When the Don Imus controversy happened five years ago, Leonard Pitts had a great column explaining why it was so offensive, which you can read in full here. Here’s an excerpt that shows the crux of his point:
While a coarse and irreverent people will tolerate and even celebrate breaches of decorum and the slaughter of sacred cows, one thing folks won’t put up with, one thing that riles something deep in human nature, is somebody who picks on someone smaller.
This is exactly the mistake Limbaugh made. And this what the people who complain that Limbaugh is being punished more than Ed Schultz was for calling Laura Ingraham the same thing, or why Bill Maher has never been punished for his various insults to Sarah Palin, don’t understand. Limbaugh is a successful radio host, and Sandra Fluke is a student. Limbaugh is the more powerful one in the equation, whereas Bill Maher is a successful comedian attacking a successful politician, and Ingraham and Schultz are both pundits.

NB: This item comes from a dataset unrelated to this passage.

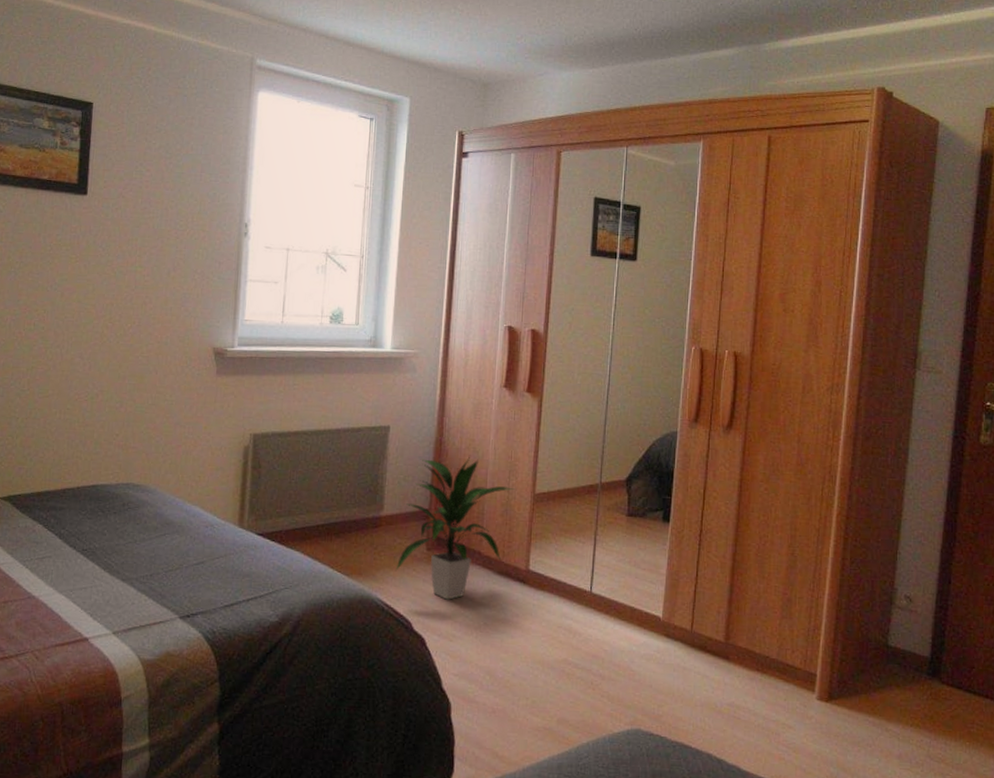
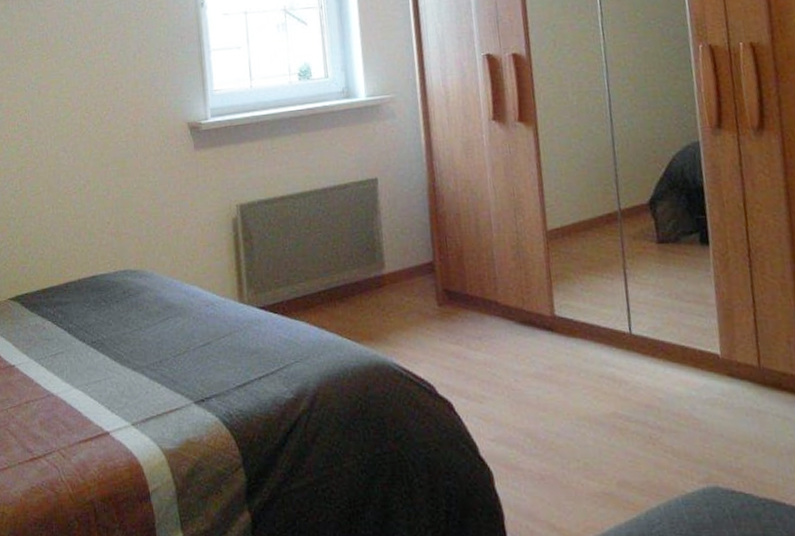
indoor plant: present [395,457,516,600] -> none [405,200,525,358]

I haven’t seen anyone else say this in so many words ever since Pitts did, but I think it’s a very important point.
UPDATE: Thought of another example. President Obama’s comments on the Henry Louis Gates arrest and the subsequent “Beer Summit”. That was basically the same deal. Although he might not have meant to, what it looked like was the President of the United States saying on national TV that some regular guy is “stupid”. That’s why Obama had to make amends.